BSB: What’s your favorite movie?

Lassak: "So far, there are two of them. [I] was a damn patriot well before it was popular to be patriotic. So I have two. I really, really loved ‘The Patriot.’ I think that movie was just unbelievably awesome. Mel Gibson did a great job of portraying what this country’s really based on.

"But there’s another one that was really, really important to me, and I saw it on a fishing trip: ‘The Gladiator.’ There’s one line in there — I remember this line clearly. It was when they were going into battle, and it appeared that they were going to lose … because the opposing side had nasty things. They had balls with spikes and spears and flaming arrows. Here’s this guy — Russell Crowe’s character — who’s on his horse and yelling at his men. He’s got to motivate them to go fight these rascals. And he says to them: "I see myself in six weeks with my family on my farm. Imagine where you will be and you will get there." He created a vision in their mind to get them motivated.
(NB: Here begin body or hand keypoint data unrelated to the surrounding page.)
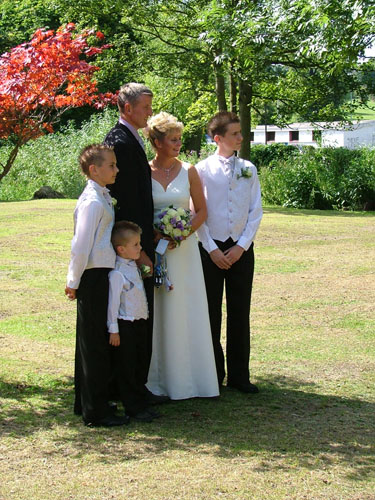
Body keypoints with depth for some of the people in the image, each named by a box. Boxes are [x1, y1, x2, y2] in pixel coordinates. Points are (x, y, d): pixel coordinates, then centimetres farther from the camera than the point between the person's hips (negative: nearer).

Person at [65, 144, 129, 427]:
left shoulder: (103, 197, 11)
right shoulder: (92, 202, -17)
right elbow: (81, 246, -17)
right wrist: (74, 282, -12)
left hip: (102, 276, 9)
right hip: (94, 277, -9)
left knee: (91, 343, 16)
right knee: (95, 344, -2)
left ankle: (86, 403, 27)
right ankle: (95, 411, 5)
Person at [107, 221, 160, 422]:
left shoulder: (133, 266, 9)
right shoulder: (117, 273, -18)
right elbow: (113, 302, -17)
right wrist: (113, 329, -15)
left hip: (140, 322, 9)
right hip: (125, 326, -9)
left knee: (139, 365, 14)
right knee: (126, 369, 1)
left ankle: (141, 404, 22)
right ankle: (133, 407, 7)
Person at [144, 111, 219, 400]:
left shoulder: (188, 171, 4)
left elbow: (201, 211, 6)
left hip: (184, 249, 1)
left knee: (186, 311, 2)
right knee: (157, 314, 2)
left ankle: (188, 378, 11)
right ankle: (159, 379, 9)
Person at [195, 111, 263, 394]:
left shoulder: (249, 170, 4)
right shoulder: (202, 169, -3)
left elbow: (256, 212, 3)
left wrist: (241, 246, -6)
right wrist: (212, 249, -9)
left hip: (241, 249, 2)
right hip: (211, 248, -2)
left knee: (240, 313, 5)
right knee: (210, 312, 4)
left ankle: (239, 375, 14)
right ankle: (213, 374, 16)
"That’s really great, Leonard, but what about all the guys who were laying around dead after the scene? No vision."

(Laughter from Lassak.)

"You motivate people with a vision. … People work for money, but they’ll give their life for a crusade or cause.

"There’s not enough kingly men in our society today. There’s been a dilution here somewhere, and you can’t find one. You can barely find one to become a president. And I think those movies really stir and inspire something deep inside of a male that’s innate. We’re born with it. There’s a chromosome in there that makes us want to be kings. Somewhere that got suppressed. I’m not sure when, but I think it started with Dagwood and Blondie. Blondie always had Dagwood under the thumb, poor guy. So since then, we’ve been diluted as kings."

Writer Debbie Briggs is managing editor of BodyShop Business.

The Lassak Questionnaire
We gave Lassak the first part of a sentence, and he completed it for us.

If I won the lottery, the first thing I’d do is: invest in my company.
Immediately, absolutely.

My first job was working as a/at: a lot boy at a dealership.

The best piece of advice I ever received was: Don’t let off the gas. That’s a racing term. I used to race watercraft. Don’t let off the gas — duct tape the throttle down and hang on.

If they made a movie about my life, the actor who plays me should be: Russell Crowe, since I enjoyed "Gladiator" so much.

My favorite Sesame Street character is: Elmo. He’s a hyper little sucker.

I won’t let my daughters date until: they can logically differentiate the difference between dating and a friendly engagement. And I think I’ll be the judge of that.

My first car was: a ’70 Chevelle Malibu. I was 16 years old.

If I were president, one thing I’d change is: the ability to convey a clear purpose — a real cause for America.

My favorite ball cap is: the Cadillac one. I just like the emblem on that one. I think it’s kind of cool looking. I wear my black Cadillac hat quite a bit.